Parents can help children focus on goals by helping them understand their strengths, listening to and sharing their interests, and by showing them how goals can be broken down into a series of small, manageable steps.

Goals can be negotiated at the start of the holidays in order to make the most out of the holidays. These can include some goals for how much recreation, social time, family time and also study time can be expected over the holidays.

 

Predictability, structure and order

Even during the holidays predictability, order and structure are important. This is because to study for an hour or two a day requires some planning and discipline. If the study is done early in the day, a child can feel a sense of achievement and personal satisfaction, and enjoy the rest of the day with a great sense of accomplishment.

 

iPhone and iWon’t

There are very many distractions for students when they try to concentrate. Primary amongst these is ready access to electronic media and social networking sites such as Facebook. An aspect of holiday discipline is to help students wean themselves off constant access to the phone, music and the internet. Surprisingly, they might find that they actually remember more, get more study done in less time, and start to intrinsically enjoy learning.
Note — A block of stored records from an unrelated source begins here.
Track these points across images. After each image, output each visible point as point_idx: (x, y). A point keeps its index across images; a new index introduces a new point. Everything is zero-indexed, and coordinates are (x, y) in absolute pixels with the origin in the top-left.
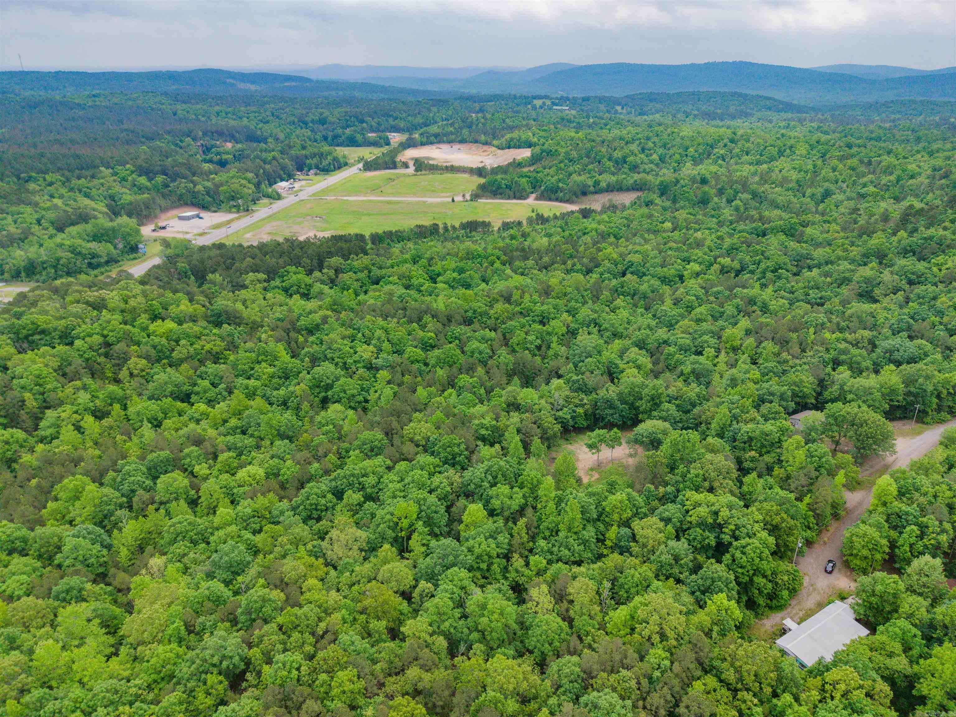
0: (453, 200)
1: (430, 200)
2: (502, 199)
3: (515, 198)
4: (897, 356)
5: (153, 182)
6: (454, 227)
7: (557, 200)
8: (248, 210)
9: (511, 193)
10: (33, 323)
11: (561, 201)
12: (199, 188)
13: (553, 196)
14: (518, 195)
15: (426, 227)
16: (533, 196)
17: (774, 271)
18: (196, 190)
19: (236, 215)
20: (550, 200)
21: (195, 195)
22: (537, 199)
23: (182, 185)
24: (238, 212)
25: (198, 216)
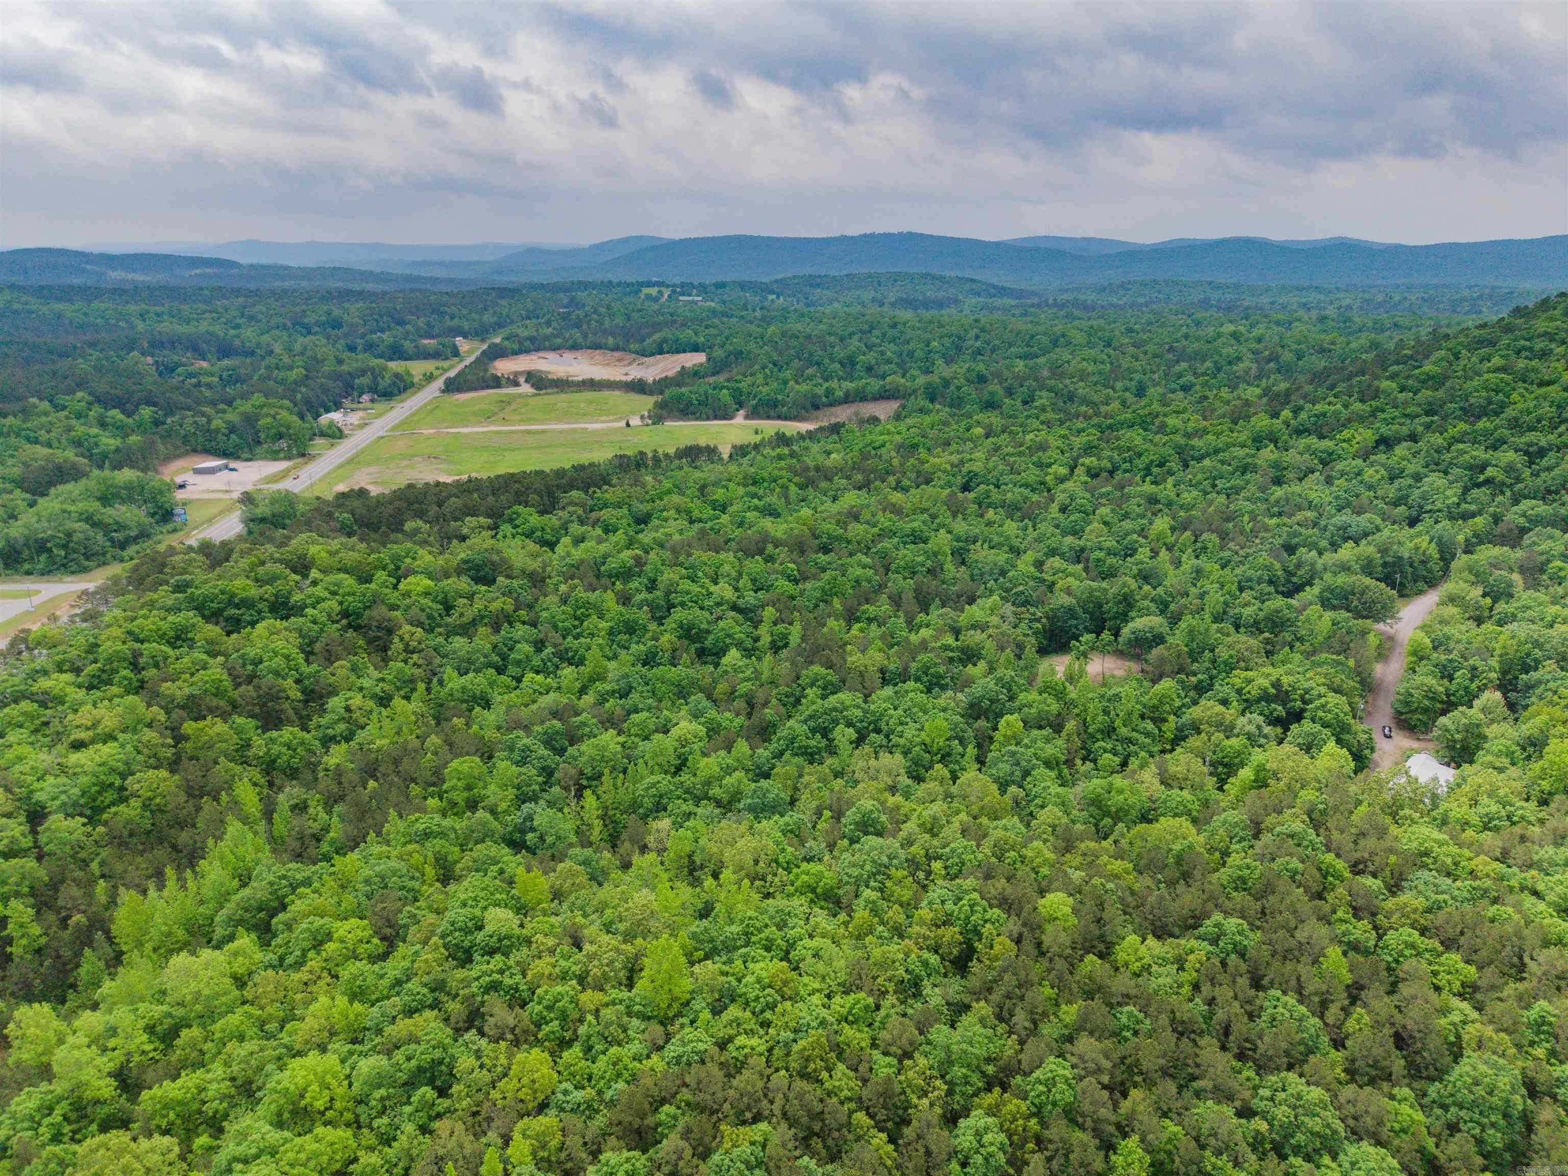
0: (628, 425)
1: (592, 427)
2: (697, 419)
3: (716, 418)
4: (1352, 531)
5: (136, 417)
6: (666, 456)
7: (779, 418)
8: (303, 455)
9: (711, 412)
10: (223, 592)
11: (786, 419)
12: (217, 423)
13: (772, 413)
14: (719, 413)
15: (629, 457)
16: (742, 412)
17: (1161, 465)
18: (212, 427)
19: (283, 465)
20: (769, 418)
21: (210, 433)
22: (747, 417)
23: (190, 421)
24: (288, 458)
25: (226, 467)
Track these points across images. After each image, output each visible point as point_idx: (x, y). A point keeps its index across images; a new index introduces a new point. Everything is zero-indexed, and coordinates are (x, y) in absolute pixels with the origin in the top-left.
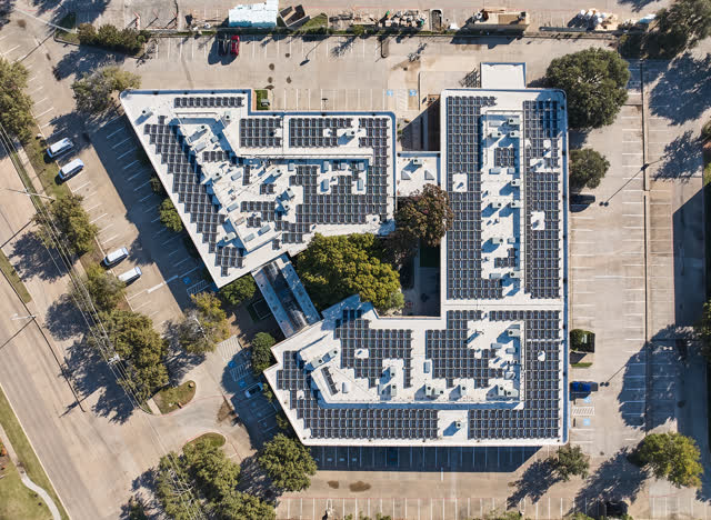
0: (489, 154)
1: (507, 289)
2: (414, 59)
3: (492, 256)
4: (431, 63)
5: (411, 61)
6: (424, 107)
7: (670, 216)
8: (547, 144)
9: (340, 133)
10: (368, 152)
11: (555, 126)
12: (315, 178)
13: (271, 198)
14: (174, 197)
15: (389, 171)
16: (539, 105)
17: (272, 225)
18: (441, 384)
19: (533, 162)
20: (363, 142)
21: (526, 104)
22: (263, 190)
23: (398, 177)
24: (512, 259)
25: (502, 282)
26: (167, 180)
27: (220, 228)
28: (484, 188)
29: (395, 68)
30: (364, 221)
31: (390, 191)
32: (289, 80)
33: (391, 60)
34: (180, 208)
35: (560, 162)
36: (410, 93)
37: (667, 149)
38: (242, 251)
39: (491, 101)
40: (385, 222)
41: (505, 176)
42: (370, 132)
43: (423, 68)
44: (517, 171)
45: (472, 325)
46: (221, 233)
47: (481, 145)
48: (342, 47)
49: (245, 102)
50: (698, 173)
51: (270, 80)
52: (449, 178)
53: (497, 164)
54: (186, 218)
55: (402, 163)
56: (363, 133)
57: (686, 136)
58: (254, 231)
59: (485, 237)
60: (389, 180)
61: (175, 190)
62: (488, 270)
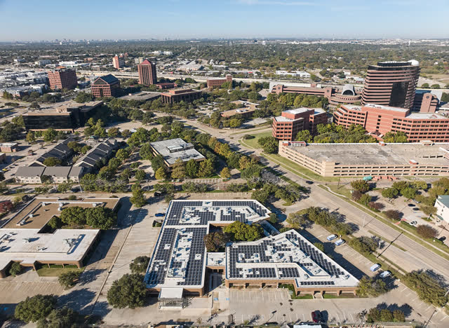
0: (184, 265)
1: (184, 230)
2: (214, 314)
3: (188, 237)
4: (206, 312)
5: (216, 314)
6: (211, 293)
7: (106, 257)
8: (156, 269)
9: (252, 273)
10: (238, 265)
11: (151, 275)
12: (261, 258)
13: (279, 252)
14: (320, 252)
15: (228, 261)
16: (156, 283)
17: (277, 245)
18: (210, 210)
19: (165, 263)
20: (241, 269)
21: (163, 283)
22: (283, 255)
23: (225, 259)
24: (180, 237)
25: (186, 231)
26: (325, 257)
27: (298, 244)
28: (188, 255)
29: (225, 310)
30: (239, 246)
31: (228, 255)
32: (281, 304)
33: (227, 313)
34: (316, 249)
35: (153, 263)
36: (217, 299)
37: (95, 279)
38: (287, 238)
39: (179, 284)
40: (230, 246)
41: (178, 259)
42: (238, 273)
43: (210, 310)
44: (172, 260)
45: (199, 222)
46: (297, 242)
47: (187, 269)
48: (254, 319)
49: (299, 284)
50: (86, 271)
51: (291, 304)
52: (202, 258)
53: (181, 263)
54: (313, 246)
55: (223, 263)
56: (241, 273)
57: (83, 284)
58: (283, 243)
59: (190, 242)
60: (228, 258)
61: (321, 255)
62: (190, 235)
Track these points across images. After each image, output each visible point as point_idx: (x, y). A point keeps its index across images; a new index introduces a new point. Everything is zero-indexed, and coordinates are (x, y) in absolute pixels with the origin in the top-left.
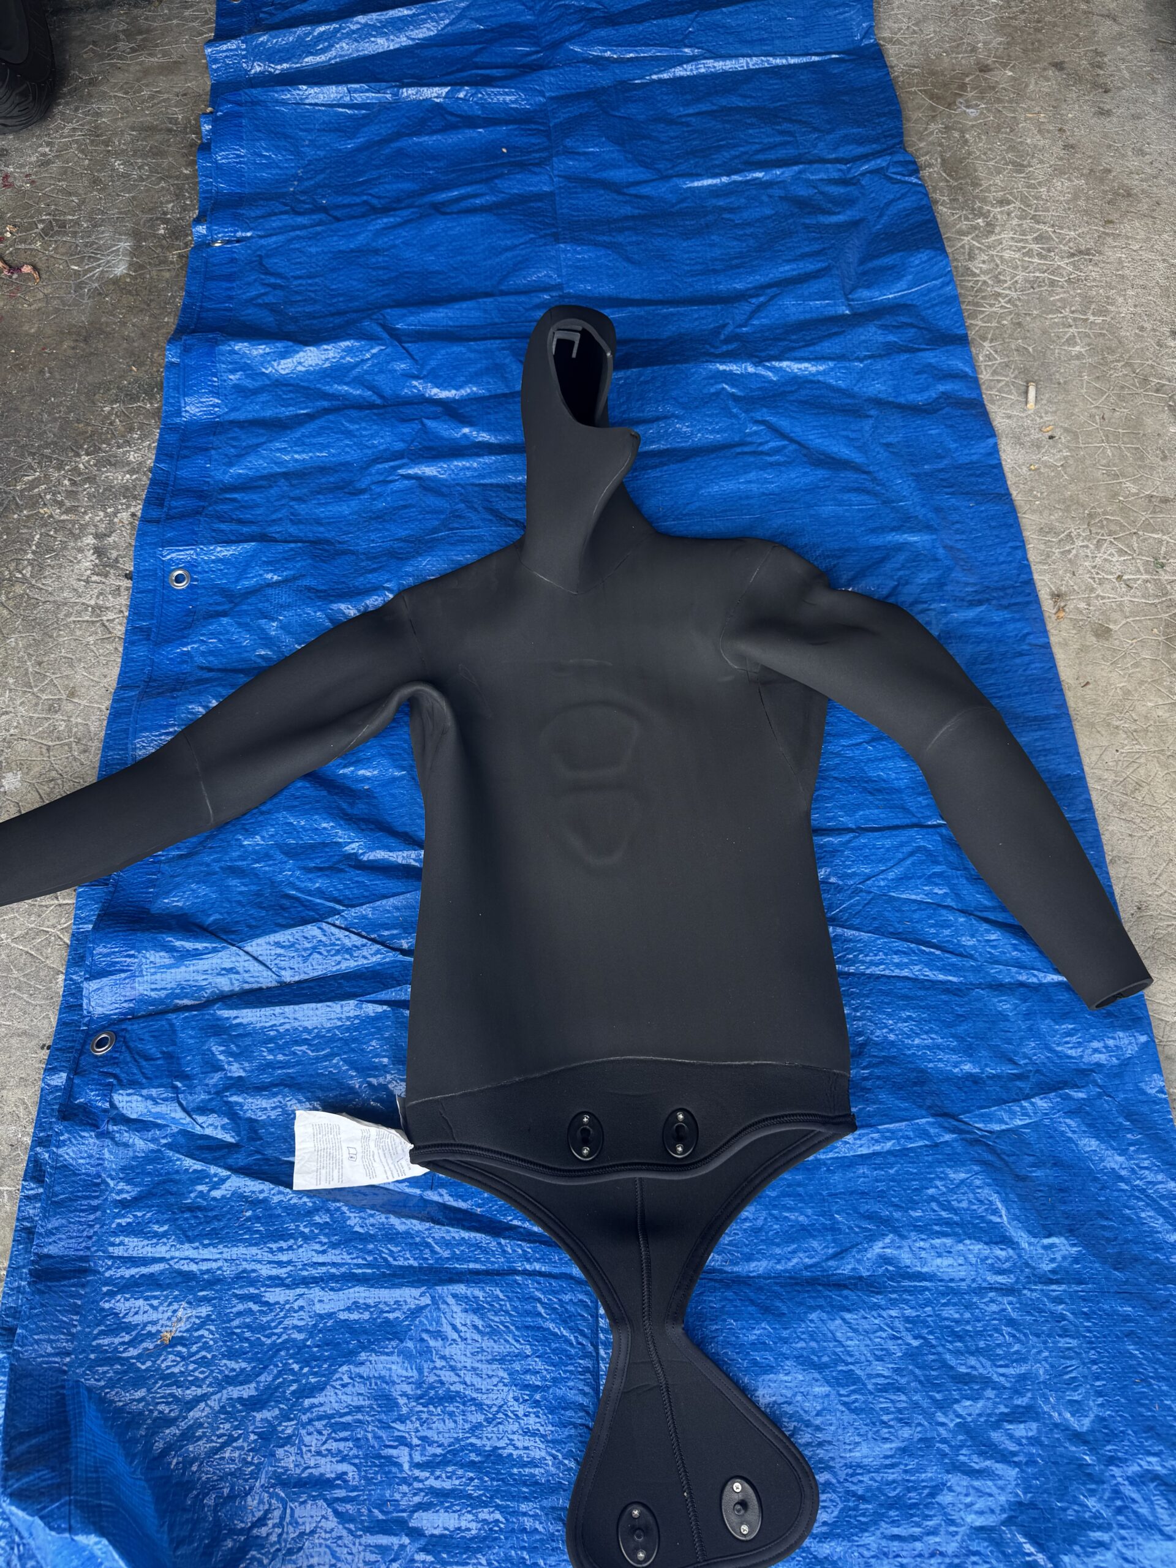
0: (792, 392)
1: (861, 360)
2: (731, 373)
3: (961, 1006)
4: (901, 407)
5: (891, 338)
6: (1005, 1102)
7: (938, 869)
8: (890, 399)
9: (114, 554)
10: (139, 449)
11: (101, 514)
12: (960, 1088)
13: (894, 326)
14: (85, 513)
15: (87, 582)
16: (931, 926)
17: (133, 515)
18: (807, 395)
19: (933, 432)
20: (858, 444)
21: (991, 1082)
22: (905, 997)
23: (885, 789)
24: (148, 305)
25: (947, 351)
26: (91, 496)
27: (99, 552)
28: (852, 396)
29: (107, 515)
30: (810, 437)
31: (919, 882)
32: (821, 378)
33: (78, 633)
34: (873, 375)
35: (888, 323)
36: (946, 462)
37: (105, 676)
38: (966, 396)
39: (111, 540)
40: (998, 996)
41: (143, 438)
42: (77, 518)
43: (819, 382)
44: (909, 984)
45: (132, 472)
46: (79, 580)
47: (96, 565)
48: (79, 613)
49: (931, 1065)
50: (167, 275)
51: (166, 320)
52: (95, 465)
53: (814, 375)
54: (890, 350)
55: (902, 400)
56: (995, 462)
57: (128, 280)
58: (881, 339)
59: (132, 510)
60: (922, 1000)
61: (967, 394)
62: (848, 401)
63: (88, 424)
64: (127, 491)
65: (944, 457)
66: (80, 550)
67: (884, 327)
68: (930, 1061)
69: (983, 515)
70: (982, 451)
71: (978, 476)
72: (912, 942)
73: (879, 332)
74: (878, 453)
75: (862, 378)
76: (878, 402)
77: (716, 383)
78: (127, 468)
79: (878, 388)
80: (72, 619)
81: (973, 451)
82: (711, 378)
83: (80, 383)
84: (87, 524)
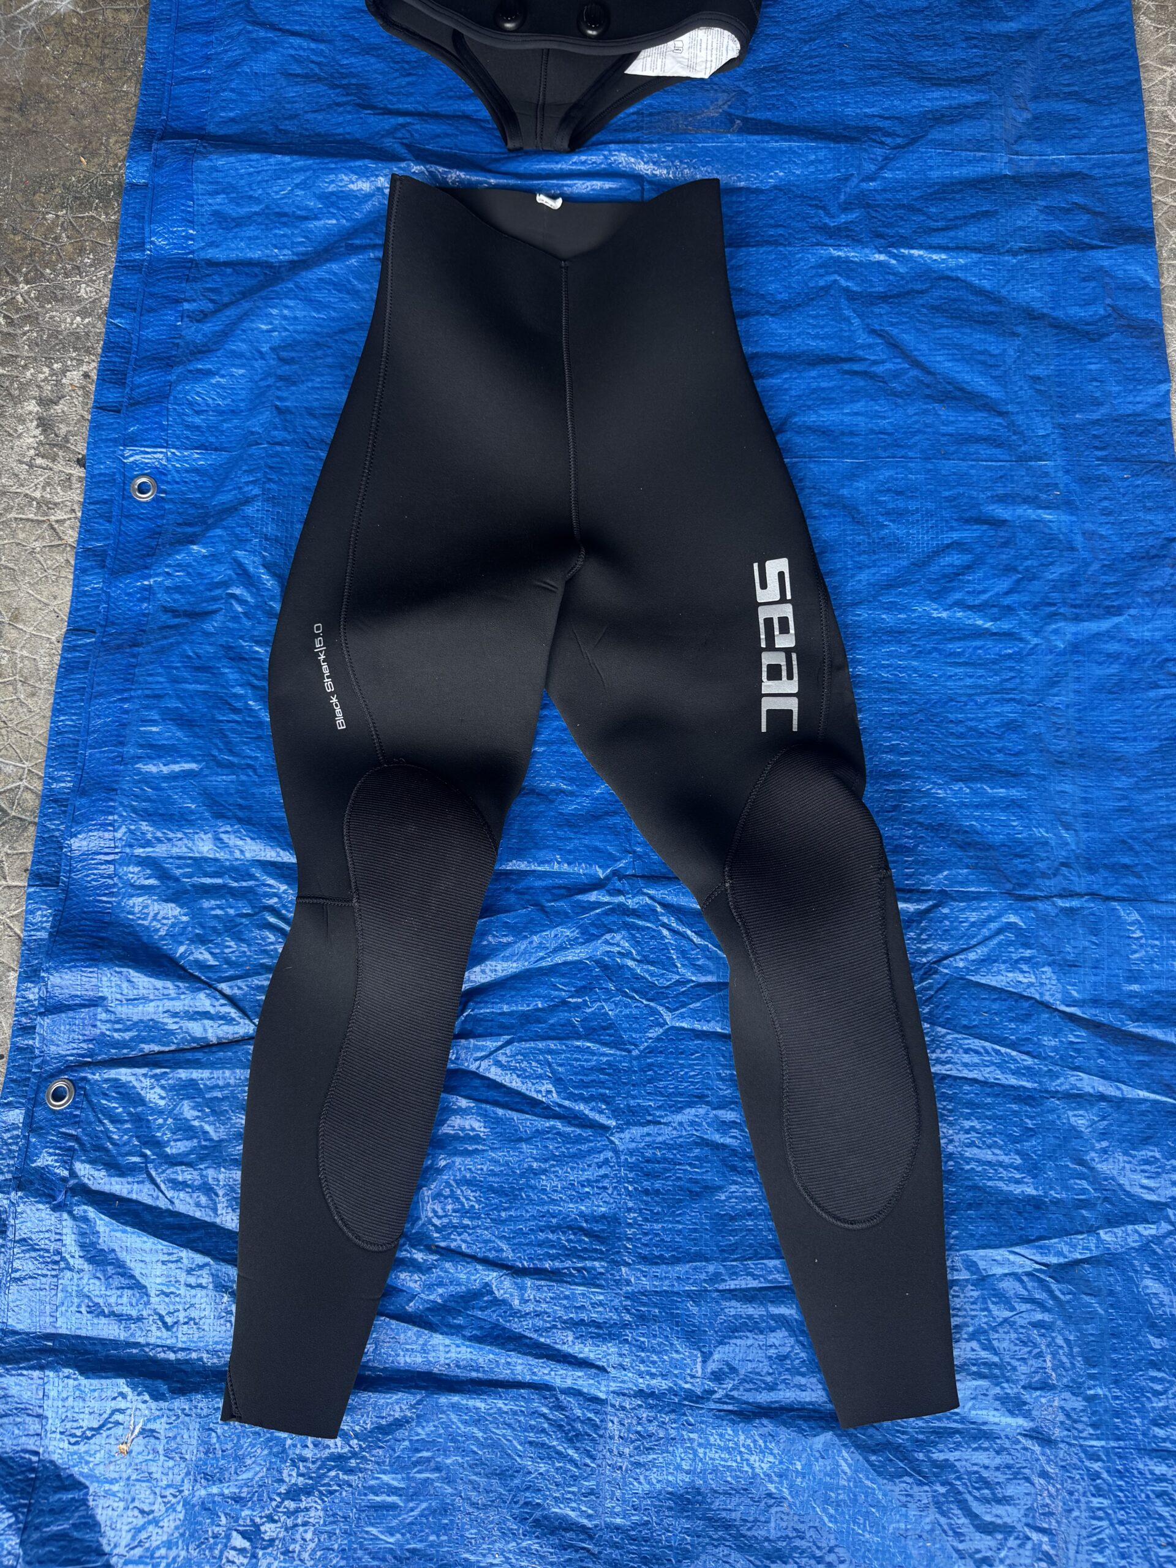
0: (922, 292)
1: (1014, 253)
2: (847, 261)
3: (1031, 1118)
4: (1058, 326)
5: (1057, 226)
6: (1068, 1234)
7: (1028, 953)
8: (1045, 311)
9: (63, 429)
10: (93, 281)
11: (46, 370)
12: (1020, 1213)
13: (1061, 209)
14: (25, 367)
15: (31, 466)
16: (1011, 1021)
17: (86, 375)
18: (941, 298)
19: (1092, 367)
20: (998, 373)
21: (1054, 1208)
22: (970, 1104)
23: (977, 843)
24: (102, 64)
25: (1126, 252)
26: (33, 344)
27: (45, 424)
28: (998, 300)
29: (53, 373)
30: (938, 358)
31: (1003, 967)
32: (961, 275)
33: (21, 535)
34: (1027, 276)
35: (1055, 204)
36: (1103, 410)
37: (55, 598)
38: (1142, 316)
39: (58, 408)
40: (1075, 1109)
41: (97, 263)
42: (15, 373)
43: (957, 279)
44: (976, 1088)
45: (83, 313)
46: (21, 462)
47: (40, 443)
48: (21, 509)
49: (990, 1183)
50: (126, 18)
51: (125, 88)
52: (37, 298)
53: (951, 269)
54: (1053, 244)
55: (1059, 313)
56: (1163, 416)
57: (75, 21)
58: (1043, 227)
59: (85, 368)
60: (989, 1109)
61: (1143, 314)
62: (992, 308)
63: (27, 238)
64: (77, 340)
65: (1102, 404)
66: (21, 420)
67: (1049, 210)
68: (990, 1179)
69: (1139, 491)
70: (1149, 400)
71: (1140, 434)
72: (986, 1040)
73: (1042, 217)
74: (1021, 388)
75: (1013, 278)
76: (1031, 316)
77: (827, 273)
78: (76, 308)
79: (1032, 294)
80: (13, 515)
81: (1138, 399)
82: (821, 266)
83: (16, 175)
84: (29, 383)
The phone, music and internet will still be there in an hour!

 

Holiday revision courses

One way for older students to spend productive time during the holidays and also to meet other students is to attend holiday revision courses. Spending time at such courses can help students revise material already covered in school or to introduce areas of study that will be covered. This exposure can take stress off term time. A disadvantage of these courses is that they can be expensive or require travel. An advantage of the courses is that they can help to provide focused and supported study time. Furthermore, they can be very affirming for students, especially if they already know the content and realise that they are learning strategies for applying the skills and knowledge that they already have.

 

Hitting the ground running

Students who take a few days off from all study and thereafter integrate a small amount of disciplined study into each weekday of their holidays will be doing themselves a great service. They will feel rested and relaxed whilst also ensuring that their mind is active, and they will be exercising their thinking. With some physical activity thrown in, you can have the perfect break.